En 1724, Felipe V abdicó en su hijo y se retiró oficialmente a este palacio, que combinaba el barroco español con fuertes influencias francesas. Sin embargo, tras la temprana muerte de su hijo Luis I, el monarca volvió al trono y permaneció en La Granja hasta su muerte en 1746. Durante los reinados de Fernando VI y Carlos III, el palacio se consolidó como un importante centro de la corte.
El edificio, de líneas sobrias y ornamentación refinada, fue diseñado por Teodoro Ardemans y continuado por Filippo Juvarra, uno de los arquitectos italianos más prestigiosos del siglo XVIII. Su fachada principal, los patios interiores y las alas laterales configuran una estructura que, si bien menos ostentosa que Versalles, logra transmitir poder y elegancia.
En su interior se conservan numerosos tesoros artísticos: desde mobiliario original y esculturas hasta una colección de tapices flamencos del siglo XVI al XVIII, considerada una de las más valiosas de Europa. Estas obras no solo reflejan el gusto estético de la monarquía, sino también el interés por el coleccionismo y la cultura visual como símbolo de estatus.
En 1918, un incendio de grandes proporciones destruyó gran parte del interior. La restauración posterior fue meticulosa y respetuosa con la historia, permitiendo que hoy el visitante aún pueda recorrer salones y galerías que evocan el antiguo esplendor.

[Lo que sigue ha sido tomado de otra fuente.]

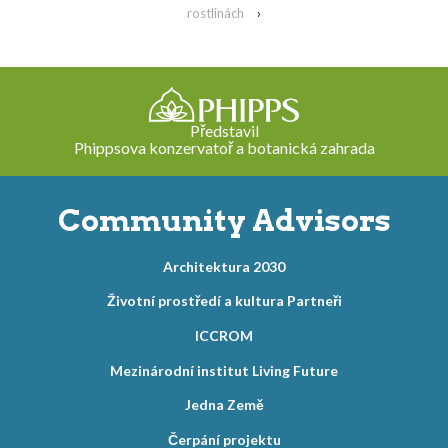
rostlinách
›
Představil
Phippsova konzervatoř a botanická zahrada
Community Advisors
Architektura 2030
Životní prostředí a kultura Partneři
ICCROM
Mezinárodní institut Living Future
Jedna Země
Čerpání projektu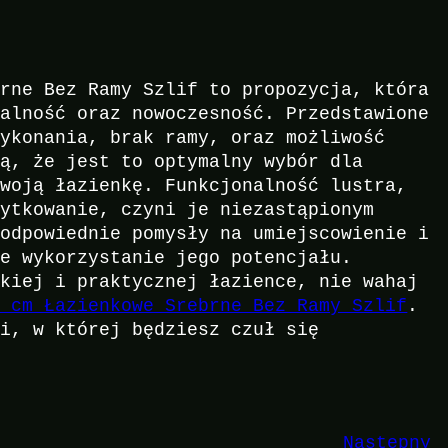
brne Bez Ramy Szlif to propozycja, która
nalność oraz nowoczesność. Przedstawione
wykonania, brak ramy, oraz możliwość
ją, że jest to optymalny wybór dla
swoją łazienkę. Funkcjonalność lustra,
żytkowanie, czyni je niezastąpionym
 odpowiednie pomysły na umiejscowienie i
ne wykorzystanie jego potencjału.
ckiej i praktycznej łazience, nie wahaj
0 cm Łazienkowe Srebrne Bez Ramy Szlif
.
ni, w której będziesz czuł się
Następny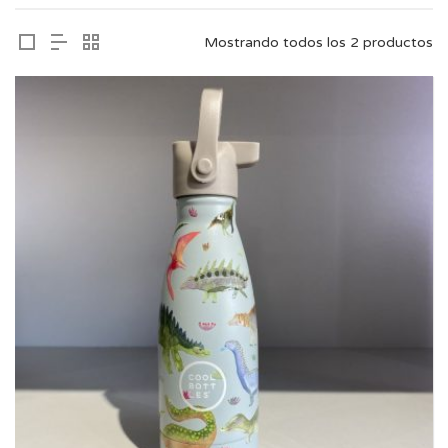
Mostrando todos los 2 productos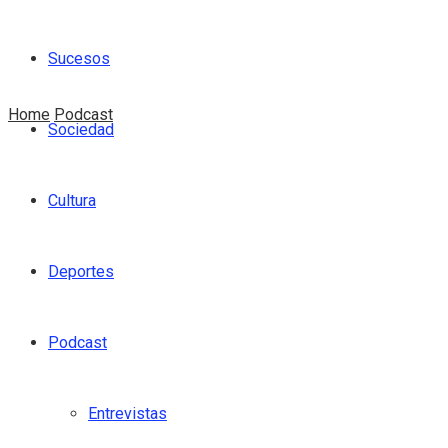
Sucesos
Home
Podcast
Sociedad
Cultura
Deportes
Podcast
Entrevistas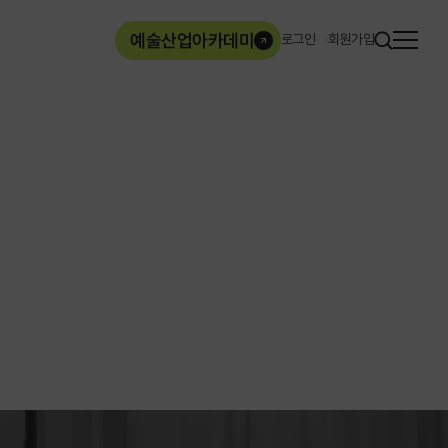
사이
예술산업아카데미
로그인
회원가입
열기
ArtMore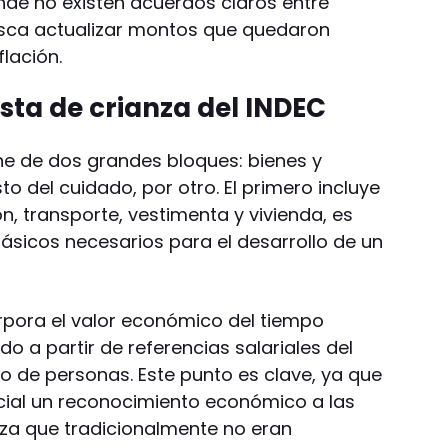
de no existen acuerdos claros entre
sca actualizar montos que quedaron
lación.
sta de crianza del INDEC
one de dos grandes bloques: bienes y
sto del cuidado, por otro. El primero incluye
n, transporte, vestimenta y vivienda, es
básicos necesarios para el desarrollo de un
pora el valor económico del tiempo
do a partir de referencias salariales del
o de personas. Este punto es clave, ya que
icial un reconocimiento económico a las
za que tradicionalmente no eran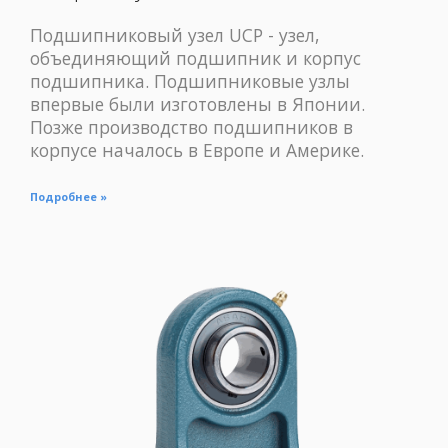
Подшипниковый узел UCP - узел,
объединяющий подшипник и корпус
подшипника. Подшипниковые узлы
впервые были изготовлены в Японии.
Позже производство подшипников в
корпусе началось в Европе и Америке.
Подробнее »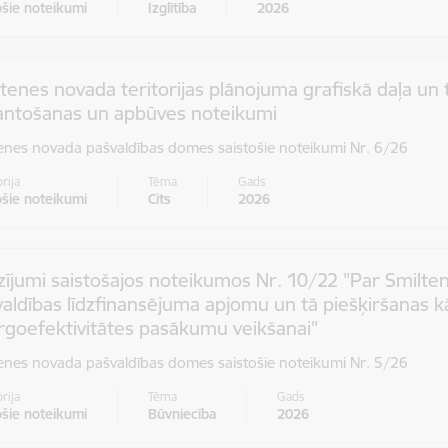
ošie noteikumi
Izglītība
2026
tenes novada teritorijas plānojuma grafiskā daļa un t
antošanas un apbūves noteikumi
enes novada pašvaldības domes saistošie noteikumi Nr. 6/26
rija
Tēma
Gads
ošie noteikumi
Cits
2026
zījumi saistošajos noteikumos Nr. 10/22 "Par Smilte
aldības līdzfinansējuma apjomu un tā piešķiršanas 
rgoefektivitātes pasākumu veikšanai"
enes novada pašvaldības domes saistošie noteikumi Nr. 5/26
rija
Tēma
Gads
ošie noteikumi
Būvniecība
2026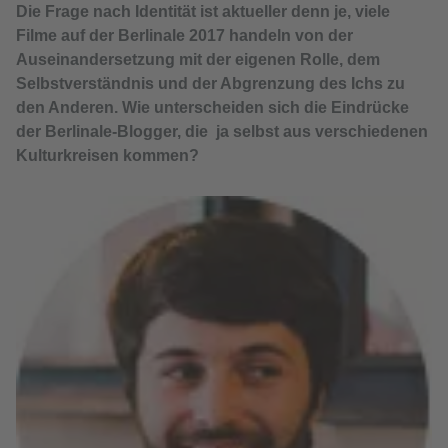
Die Frage nach Identität ist aktueller denn je, viele
Filme auf der Berlinale 2017 handeln von der
Auseinandersetzung mit der eigenen Rolle, dem
Selbstverständnis und der Abgrenzung des Ichs zu
den Anderen. Wie unterscheiden sich die Eindrücke
der Berlinale-Blogger, die ja selbst aus verschiedenen
Kulturkreisen kommen?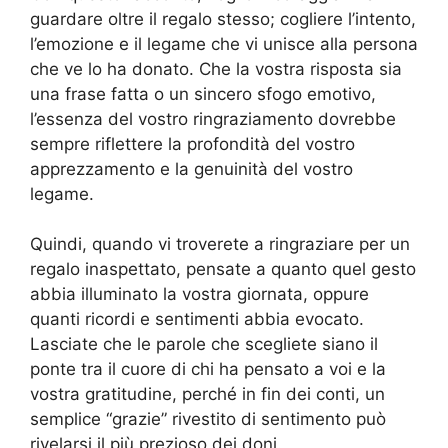
guardare oltre il regalo stesso; cogliere l’intento,
l’emozione e il legame che vi unisce alla persona
che ve lo ha donato. Che la vostra risposta sia
una frase fatta o un sincero sfogo emotivo,
l’essenza del vostro ringraziamento dovrebbe
sempre riflettere la profondità del vostro
apprezzamento e la genuinità del vostro
legame.
Quindi, quando vi troverete a ringraziare per un
regalo inaspettato, pensate a quanto quel gesto
abbia illuminato la vostra giornata, oppure
quanti ricordi e sentimenti abbia evocato.
Lasciate che le parole che scegliete siano il
ponte tra il cuore di chi ha pensato a voi e la
vostra gratitudine, perché in fin dei conti, un
semplice “grazie” rivestito di sentimento può
rivelarsi il più prezioso dei doni.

Si el interior deslumbra, los jardines son los verdaderos protagonistas. Diseñados por paisajistas franceses, ocupan 146 hectáreas de geometría perfecta: senderos que se abren paso entre parterres florales, esculturas clásicas y perspectivas que sorprenden a cada paso. El estilo es puramente barroco, con una intención clara de impresionar al visitante desde la primera mirada.
Las 26 fuentes monumentales que adornan los jardines no solo son bellas: también son un prodigio técnico. Inspiradas en la mitología clásica, destacan la Fuente de Neptuno, la Fuente de la Fama y la de Los Dragones. Lo más curioso es su sistema hidráulico: no se utiliza electricidad, sino la fuerza de la gravedad, aprovechando la altitud y la presión del agua. Este sistema, ideado en el siglo XVIII, sigue funcionando hoy en día.
El origen del nombre La Granja remite a una antigua granja cisterciense que funcionaba en el lugar antes de que Felipe V decidiera transformar ese paraje en su refugio real. Aquel entorno natural, sereno y apartado, no solo ofrecía un escenario majestuoso para la arquitectura palaciega, sino también un alivio personal para el monarca, que sufría de depresiones profundas.
En esos jardines silenciosos y entre obras de arte, encontró una forma de sanar. Además, el palacio conserva una valiosa colección de tapices —algunos de origen flamenco— considerada una de las más importantes de Europa, que aún hoy se puede recorrer como parte del circuito museístico.